Requirement:
Report every line below that holds the word "James".

Data to examine:
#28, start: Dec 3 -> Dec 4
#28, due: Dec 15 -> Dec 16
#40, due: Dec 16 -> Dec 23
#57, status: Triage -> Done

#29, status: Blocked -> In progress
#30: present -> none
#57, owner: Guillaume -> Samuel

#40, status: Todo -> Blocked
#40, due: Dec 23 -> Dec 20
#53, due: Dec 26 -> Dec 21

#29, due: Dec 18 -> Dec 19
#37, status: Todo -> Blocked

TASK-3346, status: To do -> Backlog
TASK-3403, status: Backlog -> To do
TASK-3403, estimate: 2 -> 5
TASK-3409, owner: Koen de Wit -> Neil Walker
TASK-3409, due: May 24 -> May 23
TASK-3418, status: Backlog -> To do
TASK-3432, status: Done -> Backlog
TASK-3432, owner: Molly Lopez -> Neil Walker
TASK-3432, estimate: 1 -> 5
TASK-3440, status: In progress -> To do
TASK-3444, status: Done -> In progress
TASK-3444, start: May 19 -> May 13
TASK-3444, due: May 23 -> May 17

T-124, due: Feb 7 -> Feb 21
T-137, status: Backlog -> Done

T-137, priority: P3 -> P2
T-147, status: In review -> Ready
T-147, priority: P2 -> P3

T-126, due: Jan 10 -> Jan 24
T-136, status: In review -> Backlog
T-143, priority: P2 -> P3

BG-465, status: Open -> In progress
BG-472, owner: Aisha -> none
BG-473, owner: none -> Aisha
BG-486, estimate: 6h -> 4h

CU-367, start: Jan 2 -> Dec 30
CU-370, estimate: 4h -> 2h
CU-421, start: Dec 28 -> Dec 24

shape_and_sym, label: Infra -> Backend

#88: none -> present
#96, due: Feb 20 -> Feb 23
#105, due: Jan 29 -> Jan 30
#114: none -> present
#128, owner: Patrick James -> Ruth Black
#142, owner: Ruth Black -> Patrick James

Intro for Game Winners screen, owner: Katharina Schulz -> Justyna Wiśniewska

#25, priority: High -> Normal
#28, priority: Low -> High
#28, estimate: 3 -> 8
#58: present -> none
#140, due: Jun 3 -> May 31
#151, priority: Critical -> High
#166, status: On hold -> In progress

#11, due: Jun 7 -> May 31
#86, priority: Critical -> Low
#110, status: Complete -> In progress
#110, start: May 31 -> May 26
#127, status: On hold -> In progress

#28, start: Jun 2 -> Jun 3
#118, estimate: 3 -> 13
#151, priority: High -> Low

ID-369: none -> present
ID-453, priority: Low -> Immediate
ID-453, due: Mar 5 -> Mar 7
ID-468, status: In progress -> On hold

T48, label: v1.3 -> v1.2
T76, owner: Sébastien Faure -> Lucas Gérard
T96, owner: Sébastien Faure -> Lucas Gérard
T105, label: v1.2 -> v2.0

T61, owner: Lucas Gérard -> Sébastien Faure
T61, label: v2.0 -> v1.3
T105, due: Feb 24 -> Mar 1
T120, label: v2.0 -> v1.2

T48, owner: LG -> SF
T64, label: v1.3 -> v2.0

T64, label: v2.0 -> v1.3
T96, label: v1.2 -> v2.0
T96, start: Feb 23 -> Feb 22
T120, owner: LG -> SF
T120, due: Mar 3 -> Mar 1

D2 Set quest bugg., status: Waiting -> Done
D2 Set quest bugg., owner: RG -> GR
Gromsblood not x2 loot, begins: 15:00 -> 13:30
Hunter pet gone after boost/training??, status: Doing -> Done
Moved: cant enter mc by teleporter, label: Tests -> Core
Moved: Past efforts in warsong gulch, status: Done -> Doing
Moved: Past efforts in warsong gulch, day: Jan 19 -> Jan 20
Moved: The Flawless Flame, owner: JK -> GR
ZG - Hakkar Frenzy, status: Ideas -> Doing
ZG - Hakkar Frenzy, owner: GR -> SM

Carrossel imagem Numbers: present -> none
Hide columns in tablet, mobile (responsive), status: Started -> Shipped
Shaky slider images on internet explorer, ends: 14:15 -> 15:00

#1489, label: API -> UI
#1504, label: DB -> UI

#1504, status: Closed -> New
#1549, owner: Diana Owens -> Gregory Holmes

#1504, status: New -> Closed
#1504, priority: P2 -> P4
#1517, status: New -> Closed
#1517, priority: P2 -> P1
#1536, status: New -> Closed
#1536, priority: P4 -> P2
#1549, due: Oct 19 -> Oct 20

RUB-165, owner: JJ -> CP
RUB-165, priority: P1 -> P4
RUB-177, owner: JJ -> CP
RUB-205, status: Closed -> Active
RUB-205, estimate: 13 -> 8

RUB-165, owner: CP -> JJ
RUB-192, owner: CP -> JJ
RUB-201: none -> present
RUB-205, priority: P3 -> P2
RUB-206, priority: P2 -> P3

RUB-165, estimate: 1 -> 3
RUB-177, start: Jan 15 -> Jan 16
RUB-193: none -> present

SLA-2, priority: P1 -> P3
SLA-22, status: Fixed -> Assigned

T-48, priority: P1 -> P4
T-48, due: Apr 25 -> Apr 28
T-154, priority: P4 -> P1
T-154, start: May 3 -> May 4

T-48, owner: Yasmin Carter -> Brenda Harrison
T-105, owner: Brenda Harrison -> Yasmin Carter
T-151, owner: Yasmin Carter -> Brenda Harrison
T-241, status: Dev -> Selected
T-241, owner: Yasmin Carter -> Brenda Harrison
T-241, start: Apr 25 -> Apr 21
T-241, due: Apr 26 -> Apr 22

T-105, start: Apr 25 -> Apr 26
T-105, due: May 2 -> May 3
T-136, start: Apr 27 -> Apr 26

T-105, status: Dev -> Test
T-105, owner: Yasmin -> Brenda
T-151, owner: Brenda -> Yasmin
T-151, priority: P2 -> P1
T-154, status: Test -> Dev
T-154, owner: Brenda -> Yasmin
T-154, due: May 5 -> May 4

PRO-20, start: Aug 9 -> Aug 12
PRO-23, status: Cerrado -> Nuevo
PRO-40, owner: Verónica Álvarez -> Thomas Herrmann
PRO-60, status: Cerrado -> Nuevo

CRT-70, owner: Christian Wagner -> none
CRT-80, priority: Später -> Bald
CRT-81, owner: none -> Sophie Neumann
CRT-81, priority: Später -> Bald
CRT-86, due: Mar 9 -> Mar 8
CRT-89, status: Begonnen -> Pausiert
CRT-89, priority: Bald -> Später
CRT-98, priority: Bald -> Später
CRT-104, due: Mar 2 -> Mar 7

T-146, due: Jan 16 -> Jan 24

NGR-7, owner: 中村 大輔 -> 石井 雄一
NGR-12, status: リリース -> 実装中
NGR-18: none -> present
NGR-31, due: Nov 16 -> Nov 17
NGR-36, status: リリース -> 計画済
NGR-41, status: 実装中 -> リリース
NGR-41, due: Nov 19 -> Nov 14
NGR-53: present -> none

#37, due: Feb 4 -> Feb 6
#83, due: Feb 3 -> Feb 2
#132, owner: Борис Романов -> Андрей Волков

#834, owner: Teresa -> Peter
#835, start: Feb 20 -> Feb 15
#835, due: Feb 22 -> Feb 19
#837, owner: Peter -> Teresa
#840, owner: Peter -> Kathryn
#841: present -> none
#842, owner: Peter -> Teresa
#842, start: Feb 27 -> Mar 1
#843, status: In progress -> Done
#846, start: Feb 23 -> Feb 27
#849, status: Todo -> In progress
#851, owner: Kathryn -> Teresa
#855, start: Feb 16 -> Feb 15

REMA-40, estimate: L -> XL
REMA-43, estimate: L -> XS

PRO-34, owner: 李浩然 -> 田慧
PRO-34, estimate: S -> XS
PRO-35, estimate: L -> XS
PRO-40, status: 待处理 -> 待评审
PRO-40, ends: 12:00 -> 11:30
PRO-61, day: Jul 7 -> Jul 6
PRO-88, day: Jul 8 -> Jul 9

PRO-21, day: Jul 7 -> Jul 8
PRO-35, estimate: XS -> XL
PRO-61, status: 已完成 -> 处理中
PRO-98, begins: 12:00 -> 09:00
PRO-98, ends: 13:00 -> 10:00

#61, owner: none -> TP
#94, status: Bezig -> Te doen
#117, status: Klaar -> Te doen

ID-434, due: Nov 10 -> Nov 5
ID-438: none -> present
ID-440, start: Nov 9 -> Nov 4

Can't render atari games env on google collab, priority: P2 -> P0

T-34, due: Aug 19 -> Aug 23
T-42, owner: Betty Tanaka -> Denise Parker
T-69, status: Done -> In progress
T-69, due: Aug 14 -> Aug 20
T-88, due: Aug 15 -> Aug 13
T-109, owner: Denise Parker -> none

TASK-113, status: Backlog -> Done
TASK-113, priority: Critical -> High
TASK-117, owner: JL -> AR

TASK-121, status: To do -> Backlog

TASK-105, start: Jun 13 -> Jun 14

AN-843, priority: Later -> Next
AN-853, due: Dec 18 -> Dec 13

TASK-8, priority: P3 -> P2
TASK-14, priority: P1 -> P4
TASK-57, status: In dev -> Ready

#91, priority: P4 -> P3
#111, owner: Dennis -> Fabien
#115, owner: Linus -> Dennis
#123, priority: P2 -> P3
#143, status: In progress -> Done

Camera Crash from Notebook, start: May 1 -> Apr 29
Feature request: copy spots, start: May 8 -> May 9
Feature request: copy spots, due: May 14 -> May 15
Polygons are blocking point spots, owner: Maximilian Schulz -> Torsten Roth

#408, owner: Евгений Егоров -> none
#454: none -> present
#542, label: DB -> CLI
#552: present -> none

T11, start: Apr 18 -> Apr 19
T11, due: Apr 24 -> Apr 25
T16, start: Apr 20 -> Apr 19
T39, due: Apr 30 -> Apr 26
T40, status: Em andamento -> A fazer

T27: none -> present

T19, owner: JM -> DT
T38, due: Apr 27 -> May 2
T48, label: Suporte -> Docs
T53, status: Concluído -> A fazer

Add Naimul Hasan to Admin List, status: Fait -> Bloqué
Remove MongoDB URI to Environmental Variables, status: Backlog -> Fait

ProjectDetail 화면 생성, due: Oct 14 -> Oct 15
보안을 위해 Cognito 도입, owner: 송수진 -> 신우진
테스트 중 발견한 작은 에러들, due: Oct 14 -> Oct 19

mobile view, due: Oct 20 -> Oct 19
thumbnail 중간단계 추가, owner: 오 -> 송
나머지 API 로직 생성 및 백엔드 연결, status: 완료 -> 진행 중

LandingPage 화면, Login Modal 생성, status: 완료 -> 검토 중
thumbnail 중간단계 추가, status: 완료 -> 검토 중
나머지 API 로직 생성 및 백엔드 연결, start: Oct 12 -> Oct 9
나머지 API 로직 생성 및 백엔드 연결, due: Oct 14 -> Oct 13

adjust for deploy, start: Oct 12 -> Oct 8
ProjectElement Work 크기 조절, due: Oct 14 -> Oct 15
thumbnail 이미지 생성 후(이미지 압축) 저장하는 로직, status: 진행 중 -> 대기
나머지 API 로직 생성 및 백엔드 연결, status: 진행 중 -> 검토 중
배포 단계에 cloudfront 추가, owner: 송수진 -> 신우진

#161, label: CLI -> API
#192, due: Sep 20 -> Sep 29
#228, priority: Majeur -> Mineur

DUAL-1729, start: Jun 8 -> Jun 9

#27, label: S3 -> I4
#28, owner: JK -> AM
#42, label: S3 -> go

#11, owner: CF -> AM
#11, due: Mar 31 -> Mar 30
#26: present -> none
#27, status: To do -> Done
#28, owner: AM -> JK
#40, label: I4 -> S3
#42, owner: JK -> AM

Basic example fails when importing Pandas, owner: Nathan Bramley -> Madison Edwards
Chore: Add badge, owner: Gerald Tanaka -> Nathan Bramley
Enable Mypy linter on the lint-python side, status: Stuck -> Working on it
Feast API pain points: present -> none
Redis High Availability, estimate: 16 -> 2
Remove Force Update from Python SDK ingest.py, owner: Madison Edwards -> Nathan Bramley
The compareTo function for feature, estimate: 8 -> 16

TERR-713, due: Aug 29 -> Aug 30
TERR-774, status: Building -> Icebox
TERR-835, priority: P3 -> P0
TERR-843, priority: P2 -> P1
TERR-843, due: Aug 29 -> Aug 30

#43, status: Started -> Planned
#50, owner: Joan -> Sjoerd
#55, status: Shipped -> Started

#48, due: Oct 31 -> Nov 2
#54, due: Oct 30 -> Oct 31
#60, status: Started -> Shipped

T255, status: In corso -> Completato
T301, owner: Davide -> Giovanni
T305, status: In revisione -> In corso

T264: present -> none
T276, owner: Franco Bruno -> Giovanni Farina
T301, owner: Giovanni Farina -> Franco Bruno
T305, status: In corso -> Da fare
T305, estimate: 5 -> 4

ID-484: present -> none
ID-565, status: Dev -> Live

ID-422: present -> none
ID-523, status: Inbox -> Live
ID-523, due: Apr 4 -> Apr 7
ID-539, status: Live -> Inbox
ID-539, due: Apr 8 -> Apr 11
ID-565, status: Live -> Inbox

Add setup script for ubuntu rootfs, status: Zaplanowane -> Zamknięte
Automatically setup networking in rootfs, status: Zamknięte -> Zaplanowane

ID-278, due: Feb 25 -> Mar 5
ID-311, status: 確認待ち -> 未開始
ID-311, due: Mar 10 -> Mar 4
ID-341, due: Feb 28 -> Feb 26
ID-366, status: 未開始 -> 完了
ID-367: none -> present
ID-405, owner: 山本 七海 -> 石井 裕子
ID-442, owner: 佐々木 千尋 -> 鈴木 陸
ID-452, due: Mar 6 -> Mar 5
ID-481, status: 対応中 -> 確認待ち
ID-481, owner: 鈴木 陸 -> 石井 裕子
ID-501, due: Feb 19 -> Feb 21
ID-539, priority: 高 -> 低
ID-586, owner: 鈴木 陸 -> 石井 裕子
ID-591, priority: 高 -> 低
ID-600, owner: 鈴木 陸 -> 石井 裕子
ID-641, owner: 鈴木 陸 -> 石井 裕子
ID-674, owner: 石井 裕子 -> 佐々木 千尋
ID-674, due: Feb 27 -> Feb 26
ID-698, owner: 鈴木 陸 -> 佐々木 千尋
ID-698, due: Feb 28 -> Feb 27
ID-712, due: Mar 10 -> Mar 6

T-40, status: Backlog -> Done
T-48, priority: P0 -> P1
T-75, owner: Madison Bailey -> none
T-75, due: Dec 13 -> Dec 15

Task answer:
#128, owner: Patrick James -> Ruth Black
#142, owner: Ruth Black -> Patrick James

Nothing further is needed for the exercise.